QUESTIONS ON THE MATERIAL:
- a) Reproduce the forum thread on personal protection training starting at "I would imagine" and ending at "Jasper007Per session, or however it is charged?", replacing "fees" with "rates".
- b) Decide whether each statement agrees with the forum thread on personal protection training, answering yes or no and quoting the words of the thread that settle it.
(i) Joining a club is described as generally cheaper than private lessons.
(ii) One reply holds that protection training fees are regulated.
(iii) The trainer lcht2 works with has over 16 years of experience.
- c) Please continue the forum thread on personal protection training from its last sentence.

** Opening PASSAGE TO READ block **

# What do you pay for Personal Protection training



## JasperLoki (Sep 25, 2005)

Per session, or however it is charged? 

And what age have you started formal training?

I assume OB is the first phase?


----------



## Riley's Mom (Jun 7, 2007)

I would imagine that this would work the same as any other professional trainer. It costs what the trainer charges. I don't think the fees are regulated in any way so the fees could be all over the place. Your best bet may be to inquire of a few protection trainers.


----------



## ladylaw203 (May 18, 2001)

> Originally Posted By: Jasper007Per session, or however it is charged?
> 
> And what age have you started formal training?
> 
> I assume OB is the first phase?


The first thing that any reputable trainer would do is check the temperament and nerve of your dog and make sure the dog is suitable for this type of training. As far as cost, that depends on the trainer and the region. I would do a lot of research and talk with folks who have had their dogs trained by the trainer you choose


----------



## DFrost (Oct 29, 2006)

Another option is check to see if there is a Schutzhund, one of the ring sports or PSA club in your area. There you are more or less joining a club with other members of the same mind. Training dogs and learning together under the guidance of a training director. Still take the same precautions and check a club out, talk to the members etc. It can be a fun and rewarding experience. Generally much cheaper than private lessons. 

DFrost


----------



## lcht2 (Jan 8, 2008)

i train with a guy who is a k9 Police Officer. he has over 16 years of experience and training under his bealt. he is also a PSA trainer so that is a plus.

** Closing PASSAGE TO READ block **
** Opening SUPPLIED MATERIAL block **

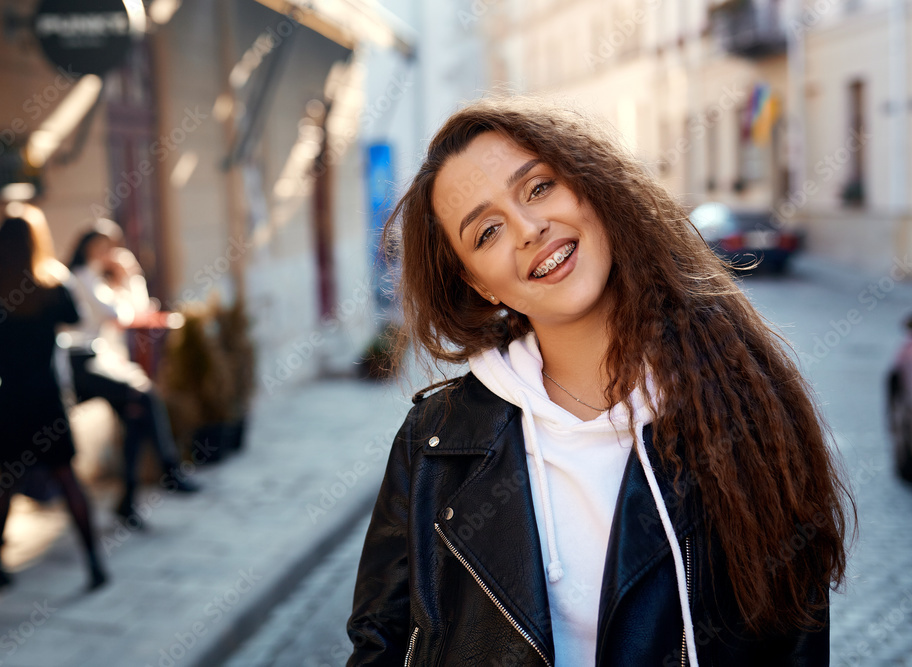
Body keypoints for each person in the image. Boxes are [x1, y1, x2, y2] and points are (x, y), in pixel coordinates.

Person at [345, 97, 852, 666]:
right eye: (487, 231)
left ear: (591, 185)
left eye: (538, 188)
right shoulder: (433, 445)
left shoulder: (741, 400)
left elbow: (795, 638)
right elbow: (380, 643)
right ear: (479, 284)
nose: (529, 228)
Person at [0, 203, 107, 592]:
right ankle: (94, 562)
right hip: (46, 398)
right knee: (66, 476)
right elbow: (75, 318)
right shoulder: (53, 287)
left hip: (7, 400)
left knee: (6, 480)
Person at [65, 219, 198, 522]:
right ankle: (168, 469)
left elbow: (139, 308)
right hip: (79, 363)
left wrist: (131, 277)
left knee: (136, 412)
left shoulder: (97, 277)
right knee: (144, 394)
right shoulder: (82, 276)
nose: (108, 253)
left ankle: (129, 498)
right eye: (102, 247)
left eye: (111, 247)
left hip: (99, 359)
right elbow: (116, 314)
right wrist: (123, 278)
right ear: (88, 247)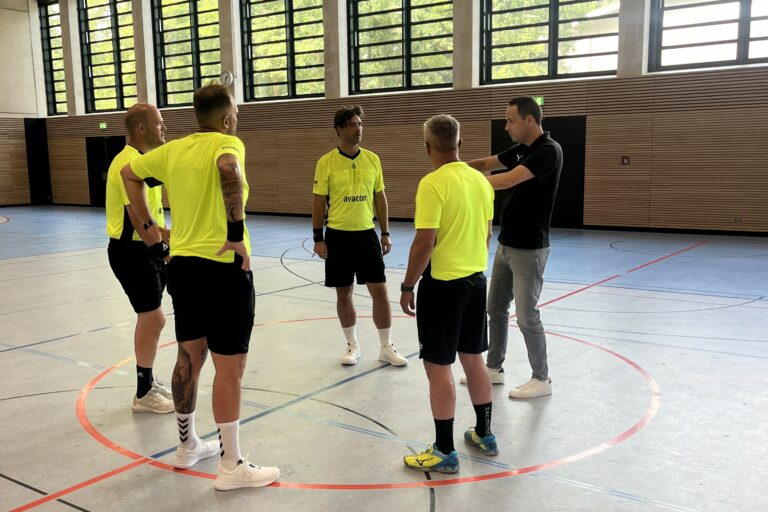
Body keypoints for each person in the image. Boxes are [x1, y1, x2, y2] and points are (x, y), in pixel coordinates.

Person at [121, 83, 280, 490]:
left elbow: (128, 174)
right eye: (236, 115)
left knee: (189, 356)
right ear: (226, 119)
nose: (236, 121)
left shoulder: (173, 150)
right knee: (230, 367)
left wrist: (149, 228)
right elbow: (229, 169)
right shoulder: (228, 143)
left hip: (183, 268)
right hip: (222, 269)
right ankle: (231, 466)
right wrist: (235, 233)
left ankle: (187, 444)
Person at [400, 115, 496, 474]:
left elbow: (425, 241)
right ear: (460, 143)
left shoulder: (432, 183)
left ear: (427, 146)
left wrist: (408, 284)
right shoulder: (481, 181)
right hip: (476, 282)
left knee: (438, 366)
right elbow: (487, 235)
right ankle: (485, 434)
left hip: (443, 287)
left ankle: (444, 450)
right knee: (473, 358)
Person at [463, 96, 563, 399]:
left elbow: (506, 180)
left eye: (510, 121)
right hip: (506, 244)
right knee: (495, 308)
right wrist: (453, 168)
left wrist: (461, 182)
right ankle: (494, 368)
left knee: (526, 315)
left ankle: (541, 378)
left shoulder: (548, 151)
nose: (506, 127)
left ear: (529, 120)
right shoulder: (522, 149)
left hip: (529, 249)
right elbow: (486, 164)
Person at [312, 105, 407, 367]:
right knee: (344, 293)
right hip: (338, 236)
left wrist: (385, 232)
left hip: (366, 235)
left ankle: (386, 346)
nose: (358, 129)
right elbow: (318, 202)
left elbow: (380, 197)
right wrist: (318, 238)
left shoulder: (373, 160)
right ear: (339, 129)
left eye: (360, 124)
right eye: (352, 125)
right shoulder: (325, 162)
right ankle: (352, 345)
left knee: (380, 291)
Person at [105, 103, 173, 414]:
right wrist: (163, 251)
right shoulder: (127, 163)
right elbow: (136, 216)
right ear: (142, 128)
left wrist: (169, 235)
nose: (164, 128)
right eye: (159, 123)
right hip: (132, 252)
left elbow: (151, 216)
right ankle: (143, 393)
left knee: (151, 318)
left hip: (145, 248)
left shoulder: (143, 162)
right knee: (154, 318)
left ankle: (147, 382)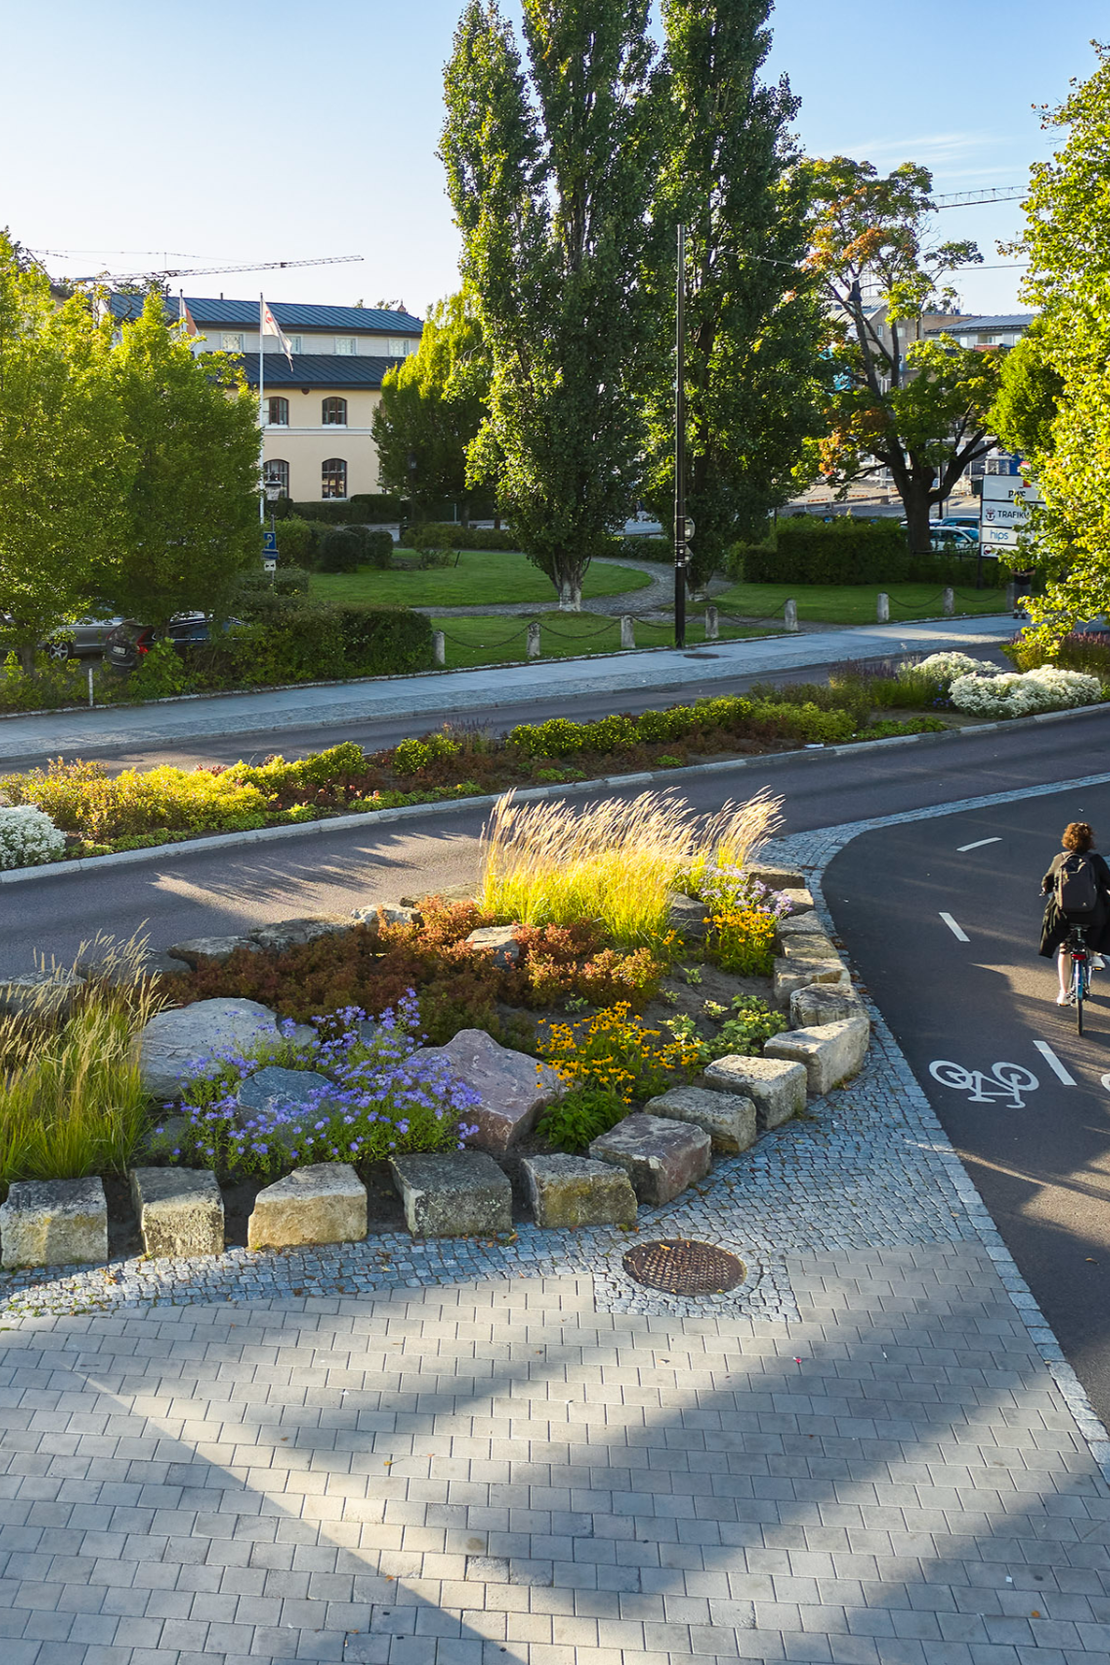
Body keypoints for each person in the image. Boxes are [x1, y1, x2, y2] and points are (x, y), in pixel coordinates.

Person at [1040, 822, 1110, 1003]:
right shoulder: (1095, 860)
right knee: (1102, 921)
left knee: (1065, 949)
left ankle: (1063, 993)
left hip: (1065, 916)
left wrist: (1047, 889)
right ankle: (1095, 955)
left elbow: (1047, 882)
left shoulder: (1060, 858)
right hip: (1092, 914)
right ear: (1090, 841)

** Closing SUPPLIED MATERIAL block **

EXPECTED RESULTS:
- a)
I would imagine that this would work the same as any other professional trainer. It costs what the trainer charges. I don't think the rates are regulated in any way so the rates could be all over the place. Your best bet may be to inquire of a few protection trainers.


----------



## ladylaw203 (May 18, 2001)

> Originally Posted By: Jasper007Per session, or however it is charged?

- b)
(i) Yes: "Generally much cheaper than private lessons."
(ii) No: "I don't think the fees are regulated in any way"
(iii) Yes: "he has over 16 years of experience"

- c)
http://www.tcbalek9.com/ (the dutchie u see is his police dog)

per session, it all depends with my trainer and it depends on ur dog. i pay 10 a session, 2 sessions a week. to join the PSA club it is $300 or so a year. that all is excludeing gas and equipment that u need. which equipment really can get expensive. oh and yes OB is the first step.

something else to keep in mind is that u should first purchase the dog for this type of training, makeing sure the dog has the temperment, nerves, and drive for the work or you will be wasteing your time.

on top of all that, if u have the dog, $$, and time it sure is a BLAST!! i love it and can never wait for the next session.


----------



## DanL (Jun 30, 2005)

I don't pay anything right now. I train with a couple guys who do PSA. We have a loose knit club and I help out with obedience stuff so they work my dog for free. One guy is an experienced handler who has titled dogs at the national level. The other is an awesome decoy. The one will evaluate you and your dog as you train, while the decoy can concentrate on the dog.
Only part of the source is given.